EPA Responds to Environmentalists' Call for Stronger Pollution Limit to Protect Chesapeake Bay

Victory

Agency proposes tighter pollution permit for region's largest sewage plant

Contacts

David Baron / Jennifer Chavez, Earthjustice, (202) 667-4500 

In response to pressure from conservation groups and others, the Environmental Protection Agency has proposed stronger limits on pollution from the area’s largest sewage plant that threatens the Chesapeake Bay. The proposal dramatically strengthens a much weaker permit proposed by the agency last August for the Blue Plains wastewater treatment plant in Southwest Washington. Earthjustice challenged the legality of the weaker permit in comments filed on behalf of Friends of the Earth and Sierra Club. The new proposal, issued late last week, sets tighter caps on nitrogen, a pollutant that contributes to oxygen depletion that leads to summertime "dead zones" in the bay.

"This action is a welcome step toward cleaner water and a healthier future for the Chesapeake Bay," said Earthjustice attorney David Baron. "The prior proposal violated legal requirements for cleaning up the bay. We called for stronger protections and EPA finally listened."

Blue Plains is the largest single point source of nitrogen in the Potomac basin. The revised permit proposal would limit nitrogen discharges from the plant to 4.689 million pounds per year, a marked reduction from the nearly 8.5 million pounds allowed under the prior proposal.

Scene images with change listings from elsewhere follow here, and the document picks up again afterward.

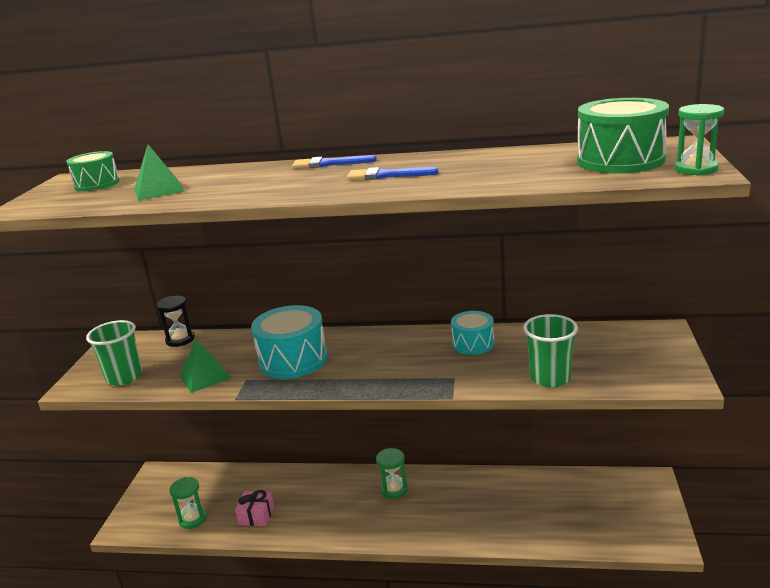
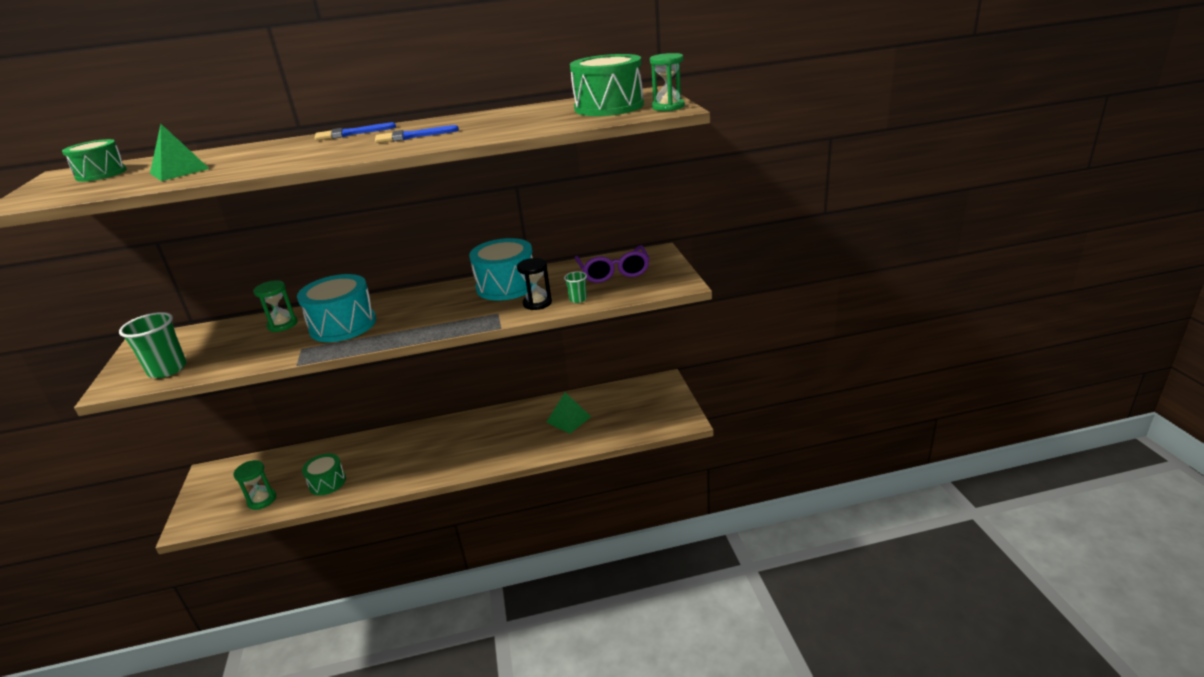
camera: 20 degrees left, 5 degrees up
(180, 339) = (217, 329): black hourglass -> black hourglass (537, 303)
(205, 376) = (257, 353): green pyramid -> green pyramid (568, 419)
(256, 515) = (327, 482): pink gift -> green drum
(393, 489) = (453, 433): green hourglass -> green hourglass (282, 325)
(473, 344) = (506, 286): turquoise drum -> turquoise drum, size x1.66
(550, 378) = (578, 299): green cup -> green cup, size x0.52
(602, 348) = (613, 272): none -> purple glasses

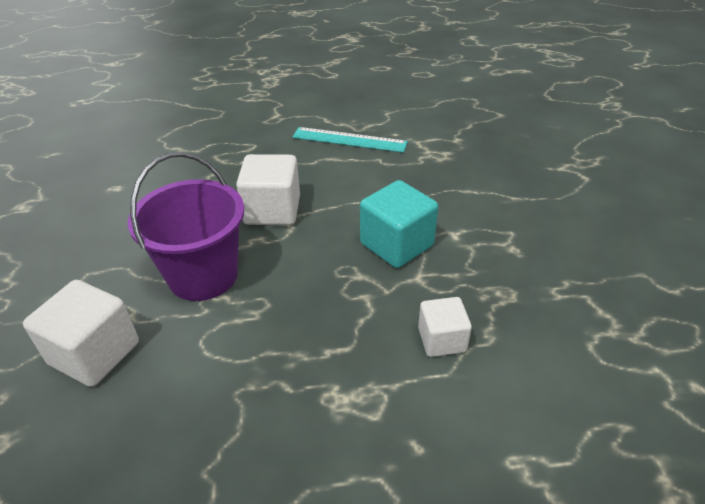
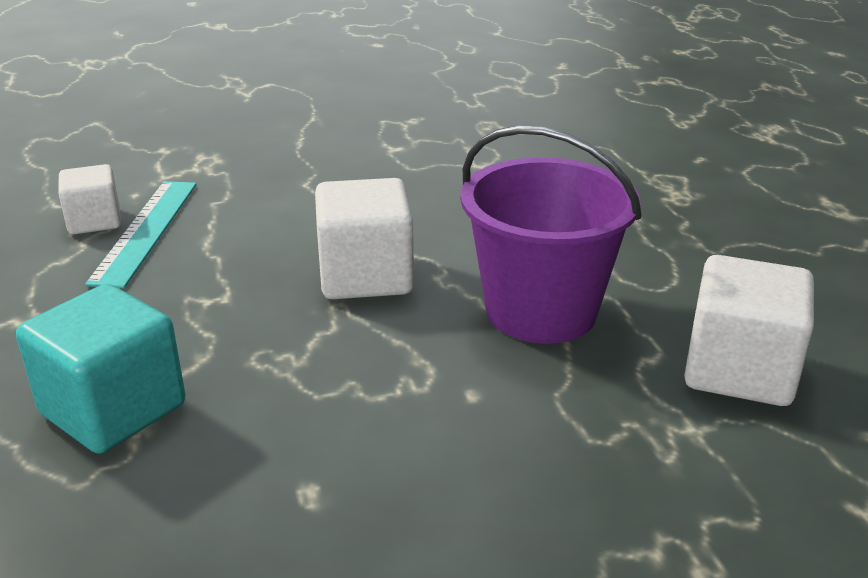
camera: 100 degrees left, 10 degrees down
(396, 244) = (424, 179): turquoise cube -> turquoise cube (113, 409)
(442, 340) = (569, 151): white cube -> white cube (94, 221)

Nitrogen pollution leads to huge blooms of algae in the bay. When the algae die and begin decomposing, oxygen levels fall dangerously low, threatening fish and other aquatic life. During summer months, low dissolved oxygen levels in the Chesapeake lead to "dead zones" that stretch for miles. In July 2003, one of the largest "dead zones" surfaced since monitoring began 20 years ago, affecting approximately 40 percent of the bay’s main stem near Baltimore, and extending for more than 100 miles south.

The Chesapeake Bay Agreement commits the District and states in the bay region to achieve cleanup goals for the Bay by 2010.  Nitrogen caps on sewage plants like Blue Plains are part of the cleanup strategy.